Genetic mutations in specific genes elevate the risk of developing genetic diseases, collectively called hereditary genetic syndromes. Understanding associations of genetic mutations with these syndromes helps tailor diagnostic and preventive measures for carriers of mutations.
Classification of variants identified by a typical sequencing or panel assay requires one or more types of evidence. At least eight evidence codes (PP1, PM6, PS2, PS3, PP4, BS3, BS4, and BP3) described in ACMG guidelines use case reports, case series and assay results in one form or another to support variant classification.
Expert-led curation efforts help collect, curate, and compile data for variation classification. However, such efforts are expensive, and the scale needs to be improved. We have identified essential components and automated relevant evidence collection and curation processes without human intervention.
The Adenine AI (Clinical Evidence For Genomic Medicine) is an output of a fully automated data curation pipeline. The pipeline collects, curates, and normalizes data for knowledge discovery. The Adenine AI comprises knowledge across three domains: case reports, case series, and assays. Case reports include a detailed description of one patient, and case series are outcomes of studies on multiple patients. Assays help to understand the impact of mutations in model systems.
Our platform strives to integrate the latest discoveries and insights as they become available. However, it's important to note that our ability to update content is limited by the availability of abstracts from publications, some of which may not be available in PubMed, and we do not currently have access to full texts or supplementary materials.
Adenine AI's approach to supporting the nuanced needs of genetic variant classification and gene-disease association is grounded in use of AI to identify and organize evidence. While being comprehensive is not at all the objective of this resource, we try to provide more information per click. We categorizing evidence into three distinct categories—case reports, multi-patient studies, and functional assays—Adenine AI aims to address specific aspects under the ACMG/AMP guidelines.
Case reports offer granular insights into the phenotypic expression and clinical impact of genetic variants in individual patients. They enrich the database with structured curation that can uncover novel associations and rare variant manifestations.

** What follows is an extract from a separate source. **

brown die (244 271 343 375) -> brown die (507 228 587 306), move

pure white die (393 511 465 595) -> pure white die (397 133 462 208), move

Multi-patient studies provide a robust framework for understanding genetic variants across larger populations, offering statistical insights into variant frequency, penetrance, and disease association. This collective data is crucial for establishing the clinical significance of genetic alterations.

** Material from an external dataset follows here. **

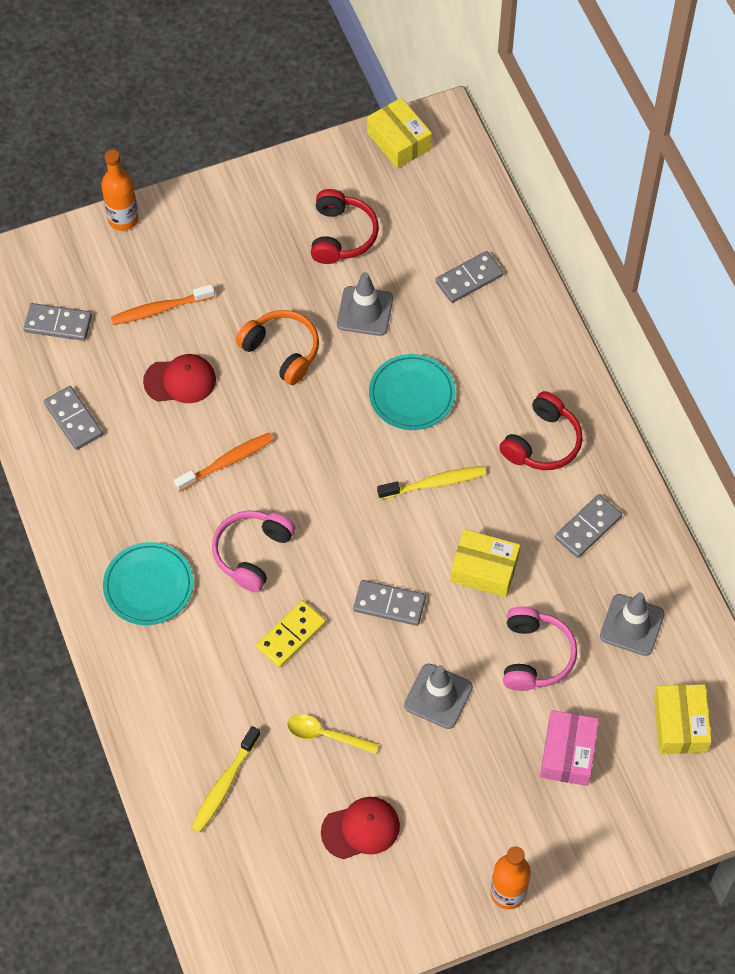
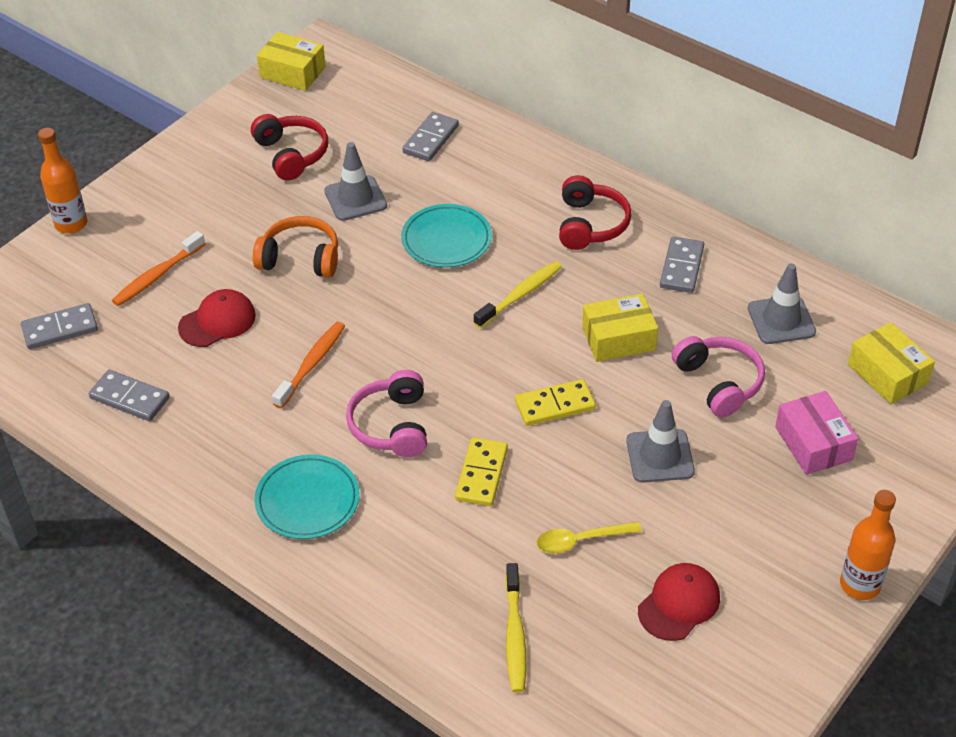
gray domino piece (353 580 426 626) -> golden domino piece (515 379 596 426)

Functional assays directly measure the biological effects of genetic variants on gene or protein function, offering essential clues about the pathogenicity of variants of uncertain significance (VUS). These assays are key to linking genetic changes with their phenotypic outcomes, guiding therapeutic decision-making.
Adenine AI’s interface is crafted with user experience at the forefront, ensuring that navigation is fast, straightforward, and effective. The design principles focus on minimizing the learning curve, allowing users to quickly become proficient in using the platform. This intuitive nature means usable evidence is just a few clicks away.
Adenine AI simplifies the evidence discovery process by enabling a single search query to span across all evidence categories: case reports, multi-patient studies, and functional assays. This unified search approach ensures that users can easily access a holistic view of the genetic variant under investigation without having to perform multiple searches.
An initial search with gene, variant, or phenotype combined with powerful facets and filter options helps refine search results to reach to evidence of interest. Users can narrow down their search results based on various parameters, such as patient characteristics (e.g., age, sex, ethnicity), cohort composition (e.g., disease prevalence, control groups), and other critical factors. These facets allow for the customization of search queries to match specific needs, ensuring that the evidence presented is as pertinent and actionable as possible.
By focusing on an intuitive interface, powerful search capabilities, a unified search feature, and advanced filtering options, Adenine AI ensures that users have a seamless and productive experience. These features underscore the platform’s commitment to supporting the genetic counseling and molecular pathology communities with a tool that is not only advanced but also user-friendly and highly adaptable to their needs.